Undaunted by the Supreme Court’s striking down Proposition 5, Gov. Davis executed some 59 of these giveaway tribal state compacts and then had the State Legislature approve them in September and October 1998. He made no effort to determine if the tribes he was negotiating with, and granted gambling compacts to, were lawfully created Indian tribes or if the land on which their casinos or proposed casinos were to be sited were legally “Indian Lands” eligible class for III gambling under federal law. In fact, many of these questionable Indian tribes were on land or acquired land that was clearly not eligible to build and operate any class II or class III gambling casinos under the IGRA.

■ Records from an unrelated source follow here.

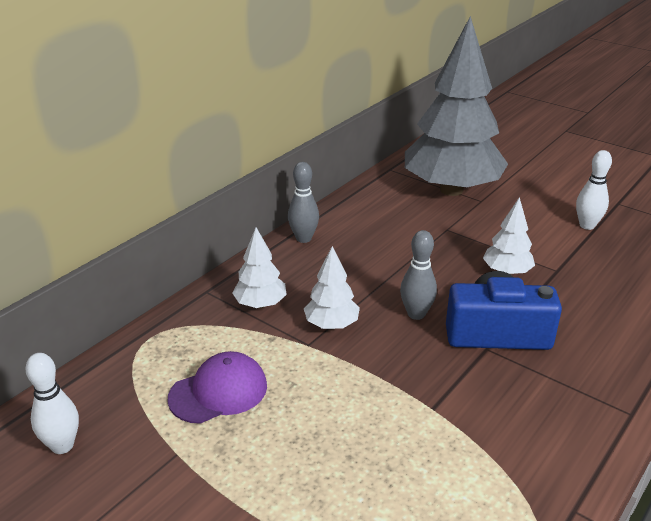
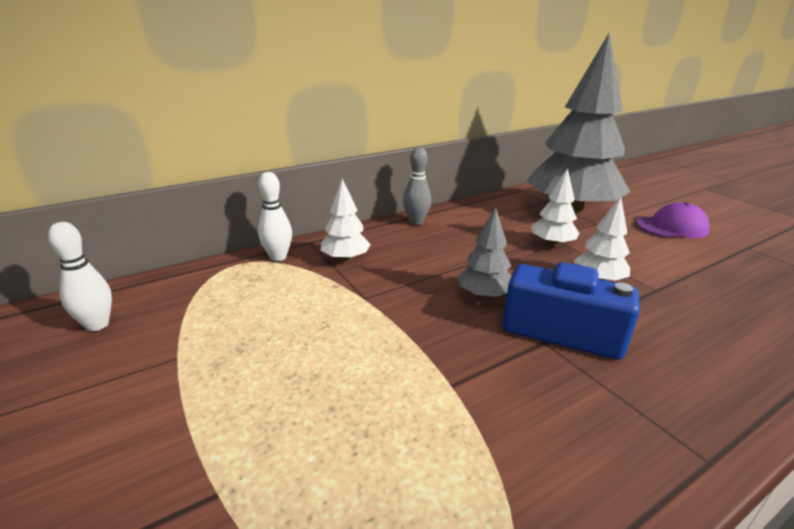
camera: 20 degrees right, 5 degrees down
(218, 392) = (256, 316): purple cap -> purple cap (671, 227)
(331, 324) = (396, 287): white tree -> white tree (552, 244)
(416, 314) = (484, 295): grey bowling pin -> grey tree
(587, 225) = (705, 259): white bowling pin -> white bowling pin (278, 257)

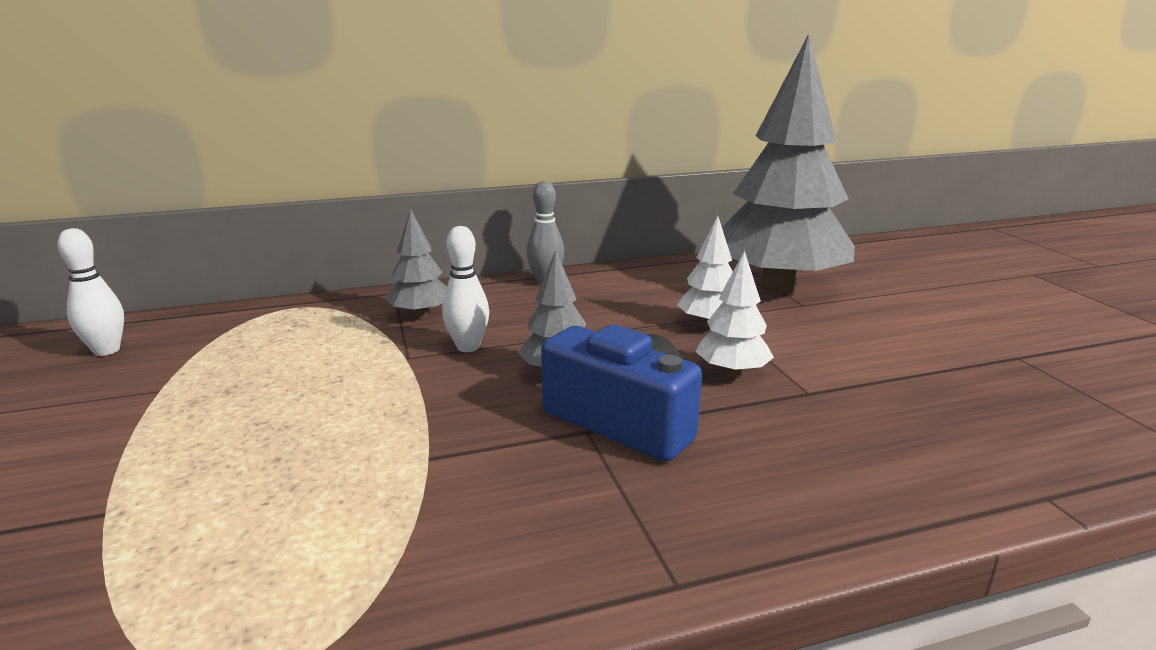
camera: 15 degrees right, 5 degrees down
(278, 257) = (344, 305): white bowling pin -> white bowling pin (468, 347)
(346, 259) = (421, 314): white tree -> grey tree
(671, 227) = (917, 319): purple cap -> none

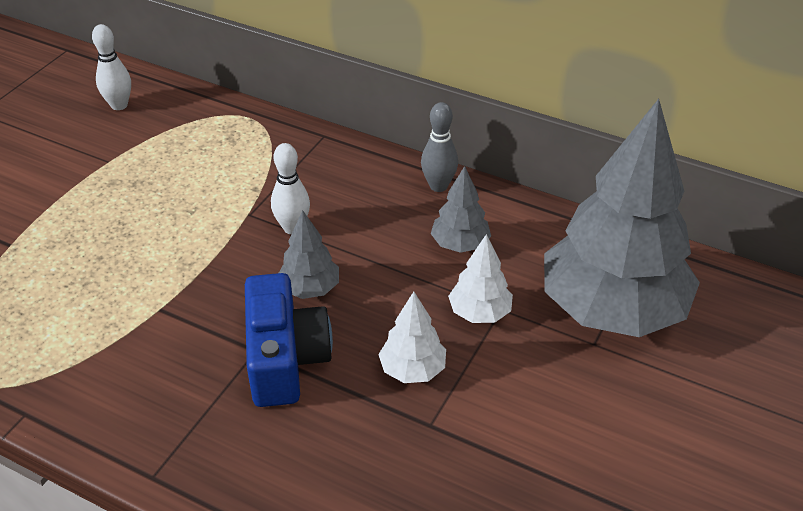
camera: 45 degrees right, 20 degrees up
(421, 314) = (308, 173): grey tree -> grey tree (460, 244)

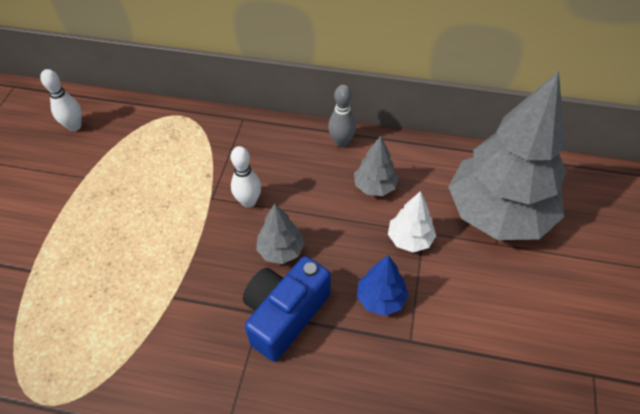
camera: 15 degrees left, 10 degrees up
(285, 359) = (285, 314): blue camera -> blue camera turned 120 degrees counterclockwise
(412, 370) = (381, 299): white tree -> blue tree

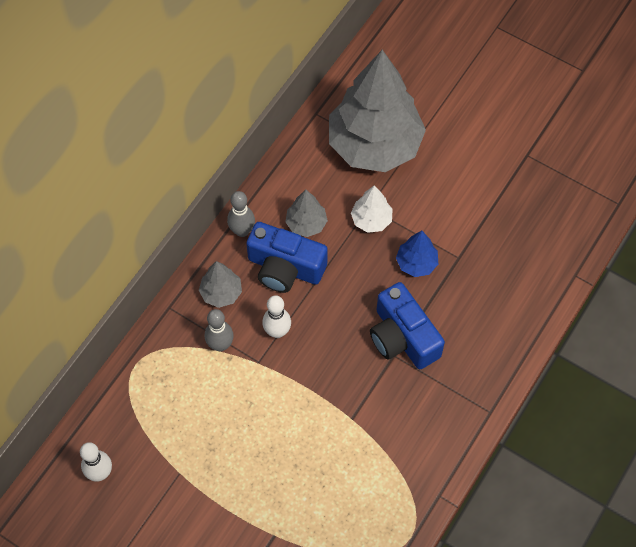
camera: 70 degrees left, 10 degrees up
(219, 164) = (220, 345): none -> grey bowling pin
(281, 250) = (341, 321): grey tree -> grey tree (221, 293)
(319, 185) = (285, 268): none -> blue camera

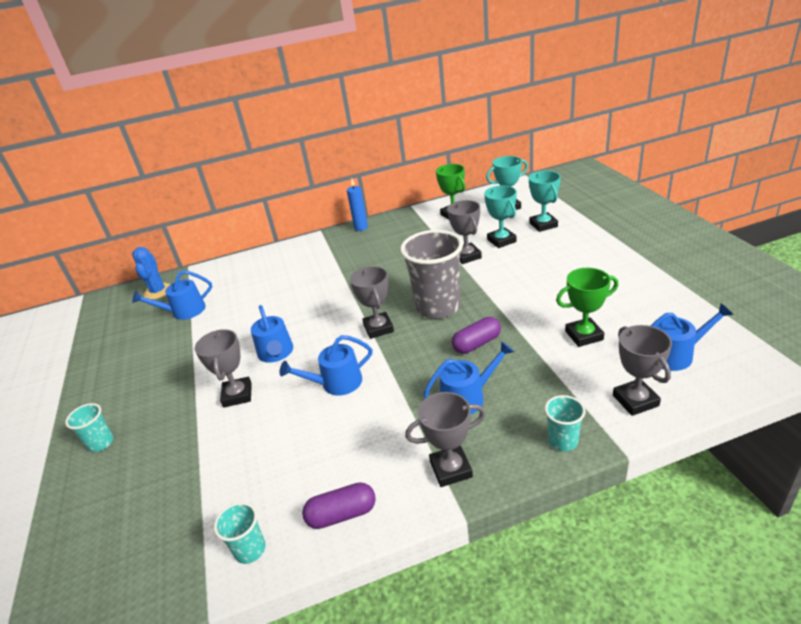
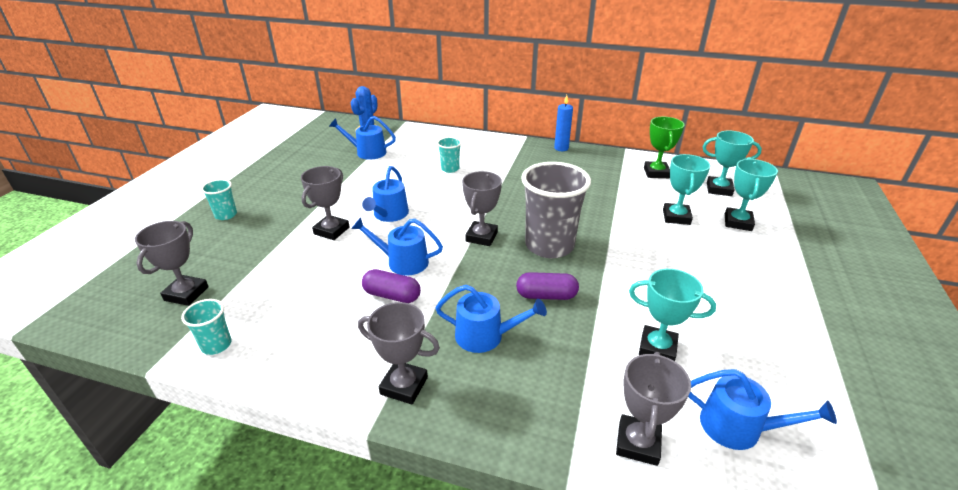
camera: 30 degrees right, 0 degrees up
(342, 514) = (293, 363): purple capsule -> purple capsule (392, 295)
(467, 256) = (626, 215): grey trophy -> grey trophy (186, 293)
(563, 441) = (522, 430): turquoise cup -> turquoise cup (450, 169)
(584, 335) = (657, 348): green trophy -> turquoise trophy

To remedy the fact that these compacts were executed and approved when there was no longer any legal authority to do so, the Legislature put a “Legislative initiative” on the ballot for March 2000 the following year at Gov. Davis’ behest, some 6 months after they were executed and approved. That initiative, called Proposition 1A, by its language proposed to amend the California State Constitution Art. 4, sec. 19, to authorize the Governor to negotiate future compacts with California Indian tribes. The voters were never informed that a vote in favor of Proposition 1A would, in effect, retroactively ratify the 59-weak giveaway, virtually unenforceable compacts that Gov. Davis has already signed without legal authority and which were approved at his instance by the State’s Legislature. It is not coincidence that so many State legislators also received hundreds of thousands of dollars in campaign contributions from these casino tribes, often funneled throu gh campaign committees and PAC’s with unassuming names. My favorite was the one calling itself “The California Native Peace Officers Association.” That PAC was funded by $5,000,000 million entirely from the Pechanga Indian Casino and the State Correctional Officers Union and was distributed to key politicians in Sacramento. The use of PACs is one of the ways politicians use to disguise receipt of gambling monies by disguising them through innocent-sounding groups. Once legalized in 2000 by Proposition 1A, the onslaught of Indian casinos in California began.